Ольга подходит к этажерке. Книги только религиозные: «Библия», «Евангелие», «Жития святых». Тут же журналы «Семейные вечера».
— Чья это комната? — спрашивает Ольга.
— Какого-то молодого чиновника с женой. Уехали на время к своим родственникам. У меня тут еще кухонька и темная комната. Квартира очень удобная — отдельный домик, никого больше нет.
— Однако ты хороший конспиратор. Ни одной недозволенной книги. И огонек горит в лампадке, — смеется Ольга.
— Для недозволенного у меня есть свой тайничок. Не здесь. Будешь конспиратором. Я уже на примете у полиции.
— Расскажи, — говорит Ольга. Она сразу делается серьезной. — На этот случай я имею особые указания от Николая Исааковича.
— Да что рассказывать. Эта квартира у меня вторая. А в первой был уже обыск. Но, как видишь, мне удалось ускользнуть.
— Ты, как всегда, оказалась молодцом. Всем бы нам суметь так работать. А в нашем полку в Женеве прибыло. К нам вступила Анна Корвин-Круковская, по мужу Жаклар. Ты ее не знаешь?
— Как же, знаю. И ее, и мужа. Я познакомилась с ними у Андре Лео в Париже, когда в последний раз ездила туда для связи. Мне очень понравилась Анна. И муж славный. Все пытался со мной говорить по-русски. Я рада, что Анна с нами.
— Катя, что тебе удалось сделать за это время?
— Были встречи со студентами и рабочими. Теперь мы составляем списки для организации секции.
— А бочку получила?
— Получила. Все благополучно. Мы отправили «Народное дело» в Москву, Харьков, Одессу, Новороссийск, Казань. Там везде теперь имеются наши кружки.
— Ты все-таки много сделала. Но Николай Исаакович беспокоится.

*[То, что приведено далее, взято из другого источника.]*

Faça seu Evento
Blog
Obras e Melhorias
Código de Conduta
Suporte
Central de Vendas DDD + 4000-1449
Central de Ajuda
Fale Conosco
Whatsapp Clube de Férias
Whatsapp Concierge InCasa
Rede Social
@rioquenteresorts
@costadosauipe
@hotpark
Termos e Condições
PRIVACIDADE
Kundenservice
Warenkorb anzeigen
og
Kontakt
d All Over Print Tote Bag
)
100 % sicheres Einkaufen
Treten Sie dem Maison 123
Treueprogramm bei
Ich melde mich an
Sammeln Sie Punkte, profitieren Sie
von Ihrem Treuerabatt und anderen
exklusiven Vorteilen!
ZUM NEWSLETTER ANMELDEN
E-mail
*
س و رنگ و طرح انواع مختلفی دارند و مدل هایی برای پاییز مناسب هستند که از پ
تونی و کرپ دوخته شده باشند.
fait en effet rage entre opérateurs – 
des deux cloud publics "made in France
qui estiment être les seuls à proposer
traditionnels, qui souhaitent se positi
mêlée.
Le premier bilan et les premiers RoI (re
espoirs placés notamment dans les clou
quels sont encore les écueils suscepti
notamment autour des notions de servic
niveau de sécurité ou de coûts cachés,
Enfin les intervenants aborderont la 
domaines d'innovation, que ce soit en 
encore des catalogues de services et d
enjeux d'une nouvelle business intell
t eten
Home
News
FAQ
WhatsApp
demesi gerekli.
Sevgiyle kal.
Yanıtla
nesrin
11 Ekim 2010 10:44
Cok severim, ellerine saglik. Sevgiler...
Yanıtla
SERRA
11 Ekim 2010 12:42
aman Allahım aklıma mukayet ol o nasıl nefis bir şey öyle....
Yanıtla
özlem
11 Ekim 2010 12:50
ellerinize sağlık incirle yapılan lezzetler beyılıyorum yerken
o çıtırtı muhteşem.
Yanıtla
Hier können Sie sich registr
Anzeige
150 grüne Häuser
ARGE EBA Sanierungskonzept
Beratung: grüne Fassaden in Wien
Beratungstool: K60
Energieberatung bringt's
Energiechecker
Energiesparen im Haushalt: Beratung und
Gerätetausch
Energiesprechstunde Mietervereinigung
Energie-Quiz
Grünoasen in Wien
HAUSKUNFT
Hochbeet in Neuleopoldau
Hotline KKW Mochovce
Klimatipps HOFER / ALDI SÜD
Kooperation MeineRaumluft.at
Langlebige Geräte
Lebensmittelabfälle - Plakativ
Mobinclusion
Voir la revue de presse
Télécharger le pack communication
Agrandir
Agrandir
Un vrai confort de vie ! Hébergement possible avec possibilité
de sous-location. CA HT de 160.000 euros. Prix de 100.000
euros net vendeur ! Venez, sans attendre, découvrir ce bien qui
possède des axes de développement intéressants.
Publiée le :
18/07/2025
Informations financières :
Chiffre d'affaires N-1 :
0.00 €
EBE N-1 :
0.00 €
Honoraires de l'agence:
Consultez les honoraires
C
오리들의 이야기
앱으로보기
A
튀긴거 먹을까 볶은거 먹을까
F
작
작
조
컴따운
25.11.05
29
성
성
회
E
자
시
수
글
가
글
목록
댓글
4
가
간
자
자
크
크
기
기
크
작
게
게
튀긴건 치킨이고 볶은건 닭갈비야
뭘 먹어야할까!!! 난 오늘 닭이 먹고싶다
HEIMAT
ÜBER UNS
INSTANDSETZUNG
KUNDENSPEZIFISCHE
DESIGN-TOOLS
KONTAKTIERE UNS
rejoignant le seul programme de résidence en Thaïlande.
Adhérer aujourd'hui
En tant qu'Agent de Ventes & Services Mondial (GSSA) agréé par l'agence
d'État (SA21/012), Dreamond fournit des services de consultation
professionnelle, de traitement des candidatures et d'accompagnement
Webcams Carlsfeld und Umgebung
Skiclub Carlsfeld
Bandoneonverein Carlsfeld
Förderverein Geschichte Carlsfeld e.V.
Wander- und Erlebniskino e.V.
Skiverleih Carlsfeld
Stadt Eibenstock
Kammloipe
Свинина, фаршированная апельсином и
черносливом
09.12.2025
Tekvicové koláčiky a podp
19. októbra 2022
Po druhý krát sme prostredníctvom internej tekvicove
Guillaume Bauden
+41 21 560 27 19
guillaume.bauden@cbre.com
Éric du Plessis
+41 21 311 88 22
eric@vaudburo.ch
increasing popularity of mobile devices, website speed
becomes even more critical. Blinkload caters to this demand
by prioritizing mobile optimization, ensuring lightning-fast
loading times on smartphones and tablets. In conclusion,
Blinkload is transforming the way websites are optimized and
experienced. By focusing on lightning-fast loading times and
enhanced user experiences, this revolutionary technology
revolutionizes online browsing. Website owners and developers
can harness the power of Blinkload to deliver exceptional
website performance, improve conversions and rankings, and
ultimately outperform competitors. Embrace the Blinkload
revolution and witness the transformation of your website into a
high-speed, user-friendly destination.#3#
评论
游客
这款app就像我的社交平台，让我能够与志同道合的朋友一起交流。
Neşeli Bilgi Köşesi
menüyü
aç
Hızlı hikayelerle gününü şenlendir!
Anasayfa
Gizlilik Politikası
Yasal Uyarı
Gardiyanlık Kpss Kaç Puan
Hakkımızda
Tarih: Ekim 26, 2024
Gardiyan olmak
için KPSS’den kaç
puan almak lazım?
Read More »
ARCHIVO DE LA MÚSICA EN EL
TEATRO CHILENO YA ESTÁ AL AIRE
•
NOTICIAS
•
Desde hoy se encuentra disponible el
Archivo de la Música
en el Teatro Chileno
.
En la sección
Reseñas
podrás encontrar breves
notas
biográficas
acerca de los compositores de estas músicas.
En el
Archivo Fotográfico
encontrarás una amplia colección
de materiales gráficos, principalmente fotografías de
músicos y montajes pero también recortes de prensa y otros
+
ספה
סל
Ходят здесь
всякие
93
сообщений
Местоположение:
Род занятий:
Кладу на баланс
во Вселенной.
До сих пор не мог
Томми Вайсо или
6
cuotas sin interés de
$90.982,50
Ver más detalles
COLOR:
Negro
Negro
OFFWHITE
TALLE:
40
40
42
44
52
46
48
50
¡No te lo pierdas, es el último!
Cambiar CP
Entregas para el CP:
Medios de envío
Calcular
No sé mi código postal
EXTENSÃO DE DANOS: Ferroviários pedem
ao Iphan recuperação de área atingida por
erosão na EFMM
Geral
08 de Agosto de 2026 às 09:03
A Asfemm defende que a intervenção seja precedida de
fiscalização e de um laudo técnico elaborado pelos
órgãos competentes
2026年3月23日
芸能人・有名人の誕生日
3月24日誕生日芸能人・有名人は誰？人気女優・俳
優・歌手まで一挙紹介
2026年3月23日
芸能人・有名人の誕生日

Он просил тебе передать, что если ты попала в поле зрения полиции, немедленно возвращайся в Женеву. Твою работу буду продолжать я.
Катя задумалась.
— Ты приехала с детьми? — спросила она.
— Да. Забрала всех пятерых. Так будет лучше. И я не буду беспокоиться, и никто не подумает, что такая почтенная мать семейства, да еще из знатной фамилии, занимается революционной пропагандой.
— А выпустят ли меня теперь за границу? Хотя повода для ареста у них нет.
Катя подошла к окну. Оно выходило на пустырь. Кругом была осенняя грязь. Кое-где виднелись кустики пожухлой травы. Ветер трепал желтые листья двух березок, одиноко стоявших на пригорке.
Катя вспомнила Шлиссельбургский тракт, Александровскую улицу и маленький домик, где ее так ждали.
— Жалко расставаться с людьми. Они меня уже знают, — сказала она, вздохнув.
— Ничего. Познакомишь меня с ними. А оставаться тебе опасно. Надо уезжать.